Standardizing Spatial Data Models and Workflows to Accelerate Innovation in XR, Robotics, and AI

ECE Assistant Professor Mallesham Dasari, in collaboration with Jacob Chakareski from New Jersey Institute of Technology, was awarded a $300K NSF grant for “POSE: Phase I: Enabling an Open-Source Ecosystem for 4D Dynamic Geometry in XR, Robotics, and Autonomous Systems.” Dynamic 3D and 4D data are becoming essential building blocks for emerging technologies such as extended reality, robotics, AI, and autonomous systems. However, the software ecosystem supporting these data remains fragmented, with incompatible tools, formats, and workflows limiting collaboration and innovation. This NSF-funded project will build on Open4D, an open-source platform developed at Northeastern University for representing, processing, and sharing dynamic 4D geometry data. The project will engage researchers, developers, and industry stakeholders to design a broader community-driven ecosystem around Open4D, including shared standards, interoperable tools, governance models, and evaluation methodologies.
Abstract Source: NSF
This Pathways to Enable Open-Source Ecosystems (POSE) project addresses the increasing demand for tools that handle fast changing 3D and 4D visual information used in robotics, extended reality, artificial intelligence, autonomous systems, and similar areas. Current resources are scattered and incompatible, slowing progress and limiting access. This project addresses these challenges by planning a shared, open ecosystem for dynamic 4D geometry data, enabling common standards, tools, and workflows that can be used across domains. The project supports broader participation in spatial computing and accelerates progress in applications such as immersive education, remote operation, and intelligent automation. This effort directly serves the national interest by strengthening the data infrastructure underlying next-generation computing systems. Advances in interoperable spatial data processing can improve the reliability and responsiveness of systems used in areas such as disaster response, critical infrastructure monitoring, and defense and surveillance operations, where timely and accurate spatial understanding is essential. At the same time, the project contributes to economic growth by enabling scalable data pipelines for autonomous systems and spatial computing platforms, supporting innovation across industry sectors.
This project scopes and designs an open-source ecosystem for 4D dynamic geometry, building on an existing research artifact as a foundation. The effort focuses on identifying shared abstractions, interoperable data representations, and system-level requirements that enable extensible development across domains such as extended reality (XR), robotics, and autonomous systems.
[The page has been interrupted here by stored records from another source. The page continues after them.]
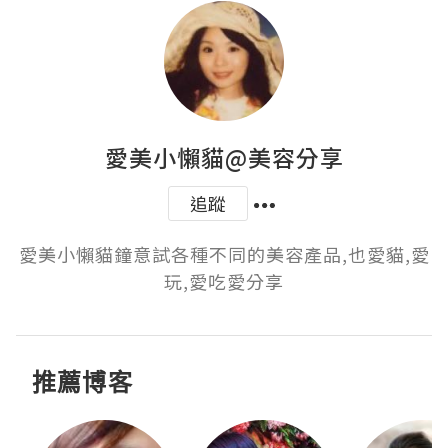
愛美小懶貓@美容分享
追蹤
愛美小懶貓鐘意試各種不同的美容產品,也愛貓,愛
玩,愛吃愛分享
推薦博客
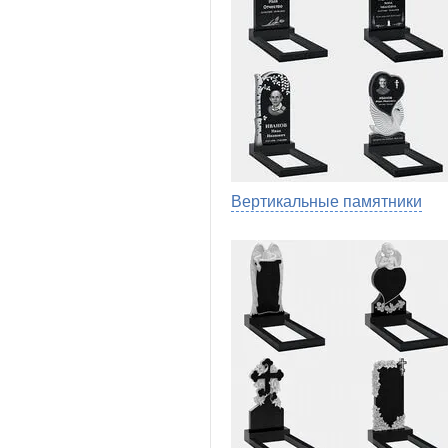
Вертикальные памятники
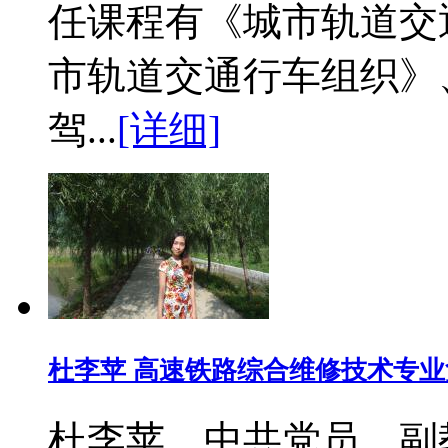
任课程有《城市轨道交
市轨道交通行车组织》
驾...
[详细]
杜李苹 高速铁路综合维修技术专业
杜李苹，中共党员，副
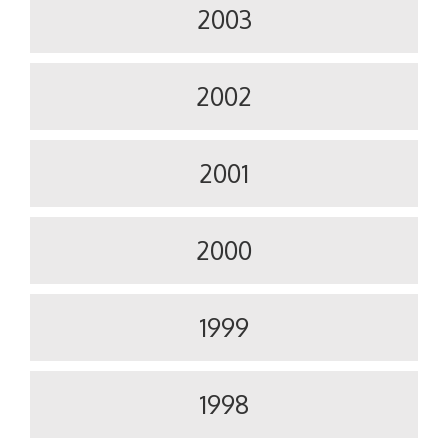
2003
2002
2001
2000
1999
1998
The team will study existing 4D geometry tools, identify common needs, and outline a unified ecosystem that supports shared formats and development infrastructure. The team interviews developers and users to define requirements for interfaces, benchmarks, and governance. The project also evaluates risk, licensing needs, and technical constraints to ensure long-term sustainability. The outcome will include a blueprint for a community-driven open-source framework for dynamic geometry. In addition, the project analyzes fragmentation across current pipelines to identify opportunities to standardize data models and workflows. It examines trade-offs in performance, scalability, and cross-platform compatibility, and assess security and robustness considerations for shared infrastructure. The resulting open-source ecosystem will include a reference architecture, governance model, and evaluation methodology to guide the future development and adoption of scalable 4D geometry processing systems.